What is needed — Starting at the line that contains "<source format=gbr>" and ending at the line that contains "X0019Y025936D02*", the lines below are to be given again exactly, with nothing added.

━━━━━ Recorded data ━━━━━

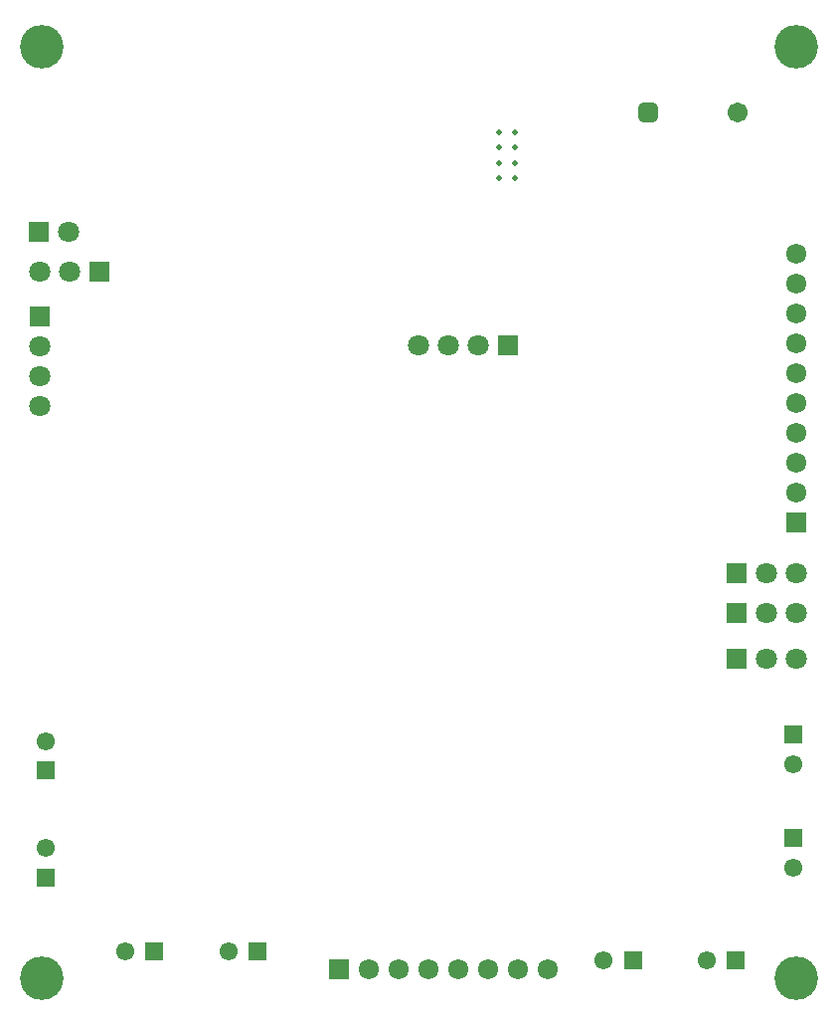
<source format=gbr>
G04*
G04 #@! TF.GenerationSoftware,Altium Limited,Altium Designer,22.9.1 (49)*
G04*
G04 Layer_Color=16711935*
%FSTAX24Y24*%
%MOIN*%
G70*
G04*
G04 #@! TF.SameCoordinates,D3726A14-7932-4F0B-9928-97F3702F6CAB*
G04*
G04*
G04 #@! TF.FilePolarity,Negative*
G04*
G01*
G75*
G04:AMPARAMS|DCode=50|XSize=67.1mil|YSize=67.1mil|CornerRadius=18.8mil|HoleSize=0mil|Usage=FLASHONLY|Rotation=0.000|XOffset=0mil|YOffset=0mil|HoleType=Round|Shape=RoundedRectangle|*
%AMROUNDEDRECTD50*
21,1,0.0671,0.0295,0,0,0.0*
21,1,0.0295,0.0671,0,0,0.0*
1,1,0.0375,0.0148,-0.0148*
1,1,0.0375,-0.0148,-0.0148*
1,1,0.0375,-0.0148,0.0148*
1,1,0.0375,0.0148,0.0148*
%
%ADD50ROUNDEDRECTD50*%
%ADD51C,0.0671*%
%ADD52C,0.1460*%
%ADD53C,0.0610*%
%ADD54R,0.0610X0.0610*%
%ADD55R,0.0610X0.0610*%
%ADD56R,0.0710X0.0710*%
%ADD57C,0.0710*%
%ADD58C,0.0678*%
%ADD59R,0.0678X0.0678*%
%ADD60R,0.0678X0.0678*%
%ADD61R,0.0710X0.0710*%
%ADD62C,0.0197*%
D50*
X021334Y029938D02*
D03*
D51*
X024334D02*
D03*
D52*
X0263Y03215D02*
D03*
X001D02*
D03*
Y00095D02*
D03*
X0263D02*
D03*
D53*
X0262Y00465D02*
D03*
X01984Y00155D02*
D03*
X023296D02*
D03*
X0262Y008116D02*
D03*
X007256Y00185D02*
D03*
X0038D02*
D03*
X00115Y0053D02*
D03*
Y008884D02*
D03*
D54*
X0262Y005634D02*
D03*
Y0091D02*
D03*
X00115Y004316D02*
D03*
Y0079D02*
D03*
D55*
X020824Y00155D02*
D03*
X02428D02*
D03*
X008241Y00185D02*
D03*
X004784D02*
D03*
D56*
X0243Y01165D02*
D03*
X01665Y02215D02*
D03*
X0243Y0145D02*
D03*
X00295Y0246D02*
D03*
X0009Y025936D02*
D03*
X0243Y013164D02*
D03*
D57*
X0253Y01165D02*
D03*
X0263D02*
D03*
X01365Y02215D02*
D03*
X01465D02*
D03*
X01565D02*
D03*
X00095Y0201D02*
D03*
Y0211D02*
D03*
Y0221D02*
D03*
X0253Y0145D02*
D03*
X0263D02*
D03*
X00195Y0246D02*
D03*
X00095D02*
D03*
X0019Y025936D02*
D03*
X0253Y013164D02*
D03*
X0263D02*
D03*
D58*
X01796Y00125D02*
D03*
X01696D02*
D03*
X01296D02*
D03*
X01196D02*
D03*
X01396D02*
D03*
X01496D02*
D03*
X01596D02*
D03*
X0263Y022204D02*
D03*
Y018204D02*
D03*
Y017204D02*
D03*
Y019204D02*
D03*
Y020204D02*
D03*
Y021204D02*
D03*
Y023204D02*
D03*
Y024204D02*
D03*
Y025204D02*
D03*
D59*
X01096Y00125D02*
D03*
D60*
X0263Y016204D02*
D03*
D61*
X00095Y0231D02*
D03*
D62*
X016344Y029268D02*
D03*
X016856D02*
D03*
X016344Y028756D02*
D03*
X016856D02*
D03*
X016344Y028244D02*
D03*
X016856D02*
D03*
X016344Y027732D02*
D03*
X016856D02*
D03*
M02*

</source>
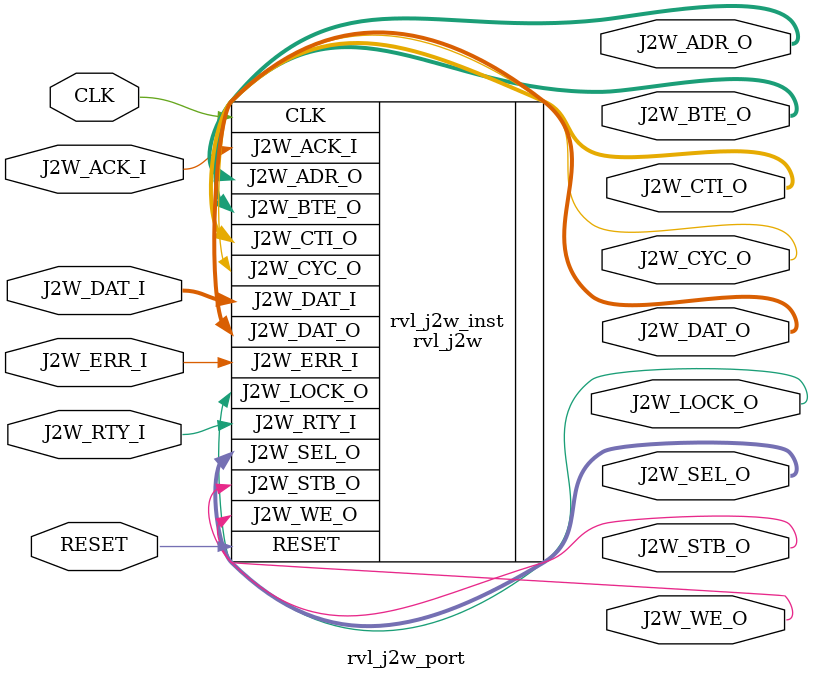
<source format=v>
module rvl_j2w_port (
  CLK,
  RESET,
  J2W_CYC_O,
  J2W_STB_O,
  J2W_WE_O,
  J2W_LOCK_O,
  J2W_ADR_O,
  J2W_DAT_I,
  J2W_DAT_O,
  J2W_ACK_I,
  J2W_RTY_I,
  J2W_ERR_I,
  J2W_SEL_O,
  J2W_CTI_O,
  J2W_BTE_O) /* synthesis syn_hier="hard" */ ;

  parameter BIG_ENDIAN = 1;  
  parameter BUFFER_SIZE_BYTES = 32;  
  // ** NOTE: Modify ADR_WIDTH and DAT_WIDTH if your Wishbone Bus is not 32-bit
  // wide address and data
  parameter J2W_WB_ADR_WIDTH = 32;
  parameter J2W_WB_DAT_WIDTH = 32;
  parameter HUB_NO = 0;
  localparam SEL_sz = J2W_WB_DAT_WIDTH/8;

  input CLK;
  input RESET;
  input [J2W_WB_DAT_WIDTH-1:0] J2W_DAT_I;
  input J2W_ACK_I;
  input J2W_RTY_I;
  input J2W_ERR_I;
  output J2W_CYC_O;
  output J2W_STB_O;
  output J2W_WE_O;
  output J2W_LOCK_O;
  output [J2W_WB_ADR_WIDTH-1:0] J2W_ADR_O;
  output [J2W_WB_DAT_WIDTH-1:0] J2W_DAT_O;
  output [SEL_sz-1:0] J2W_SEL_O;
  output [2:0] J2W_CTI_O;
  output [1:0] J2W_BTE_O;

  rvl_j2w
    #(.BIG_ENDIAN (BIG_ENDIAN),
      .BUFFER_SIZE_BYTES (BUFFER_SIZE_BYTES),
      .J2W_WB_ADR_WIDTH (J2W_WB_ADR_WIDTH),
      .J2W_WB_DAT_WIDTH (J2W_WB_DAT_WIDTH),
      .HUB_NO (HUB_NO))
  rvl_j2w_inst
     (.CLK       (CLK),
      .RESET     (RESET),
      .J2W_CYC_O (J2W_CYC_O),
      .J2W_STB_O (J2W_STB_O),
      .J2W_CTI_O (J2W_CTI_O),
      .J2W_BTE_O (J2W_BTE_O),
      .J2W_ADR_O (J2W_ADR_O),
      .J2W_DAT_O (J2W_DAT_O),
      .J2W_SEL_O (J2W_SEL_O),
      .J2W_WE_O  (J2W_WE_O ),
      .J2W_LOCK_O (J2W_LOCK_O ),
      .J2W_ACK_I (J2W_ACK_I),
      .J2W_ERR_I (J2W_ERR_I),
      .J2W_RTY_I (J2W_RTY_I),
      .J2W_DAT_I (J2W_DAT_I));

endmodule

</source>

━━━━━
━━━━━ Recorded data ━━━━━

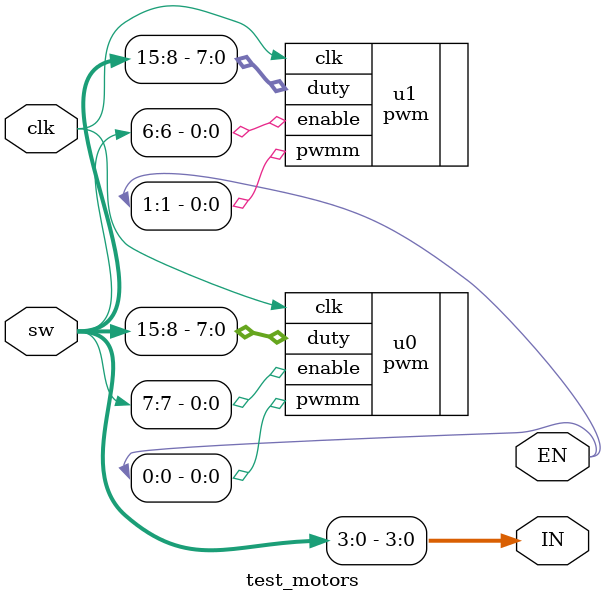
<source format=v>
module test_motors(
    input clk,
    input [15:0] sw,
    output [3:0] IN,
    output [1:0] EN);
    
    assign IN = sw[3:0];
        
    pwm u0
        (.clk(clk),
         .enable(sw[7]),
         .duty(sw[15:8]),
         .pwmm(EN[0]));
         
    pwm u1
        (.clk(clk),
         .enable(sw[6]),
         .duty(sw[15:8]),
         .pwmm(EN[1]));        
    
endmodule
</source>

━━━━━

Answer for the task —
<source format=gbr>
G04*
G04 #@! TF.GenerationSoftware,Altium Limited,Altium Designer,22.9.1 (49)*
G04*
G04 Layer_Color=16711935*
%FSTAX24Y24*%
%MOIN*%
G70*
G04*
G04 #@! TF.SameCoordinates,D3726A14-7932-4F0B-9928-97F3702F6CAB*
G04*
G04*
G04 #@! TF.FilePolarity,Negative*
G04*
G01*
G75*
G04:AMPARAMS|DCode=50|XSize=67.1mil|YSize=67.1mil|CornerRadius=18.8mil|HoleSize=0mil|Usage=FLASHONLY|Rotation=0.000|XOffset=0mil|YOffset=0mil|HoleType=Round|Shape=RoundedRectangle|*
%AMROUNDEDRECTD50*
21,1,0.0671,0.0295,0,0,0.0*
21,1,0.0295,0.0671,0,0,0.0*
1,1,0.0375,0.0148,-0.0148*
1,1,0.0375,-0.0148,-0.0148*
1,1,0.0375,-0.0148,0.0148*
1,1,0.0375,0.0148,0.0148*
%
%ADD50ROUNDEDRECTD50*%
%ADD51C,0.0671*%
%ADD52C,0.1460*%
%ADD53C,0.0610*%
%ADD54R,0.0610X0.0610*%
%ADD55R,0.0610X0.0610*%
%ADD56R,0.0710X0.0710*%
%ADD57C,0.0710*%
%ADD58C,0.0678*%
%ADD59R,0.0678X0.0678*%
%ADD60R,0.0678X0.0678*%
%ADD61R,0.0710X0.0710*%
%ADD62C,0.0197*%
D50*
X021334Y029938D02*
D03*
D51*
X024334D02*
D03*
D52*
X0263Y03215D02*
D03*
X001D02*
D03*
Y00095D02*
D03*
X0263D02*
D03*
D53*
X0262Y00465D02*
D03*
X01984Y00155D02*
D03*
X023296D02*
D03*
X0262Y008116D02*
D03*
X007256Y00185D02*
D03*
X0038D02*
D03*
X00115Y0053D02*
D03*
Y008884D02*
D03*
D54*
X0262Y005634D02*
D03*
Y0091D02*
D03*
X00115Y004316D02*
D03*
Y0079D02*
D03*
D55*
X020824Y00155D02*
D03*
X02428D02*
D03*
X008241Y00185D02*
D03*
X004784D02*
D03*
D56*
X0243Y01165D02*
D03*
X01665Y02215D02*
D03*
X0243Y0145D02*
D03*
X00295Y0246D02*
D03*
X0009Y025936D02*
D03*
X0243Y013164D02*
D03*
D57*
X0253Y01165D02*
D03*
X0263D02*
D03*
X01365Y02215D02*
D03*
X01465D02*
D03*
X01565D02*
D03*
X00095Y0201D02*
D03*
Y0211D02*
D03*
Y0221D02*
D03*
X0253Y0145D02*
D03*
X0263D02*
D03*
X00195Y0246D02*
D03*
X00095D02*
D03*
X0019Y025936D02*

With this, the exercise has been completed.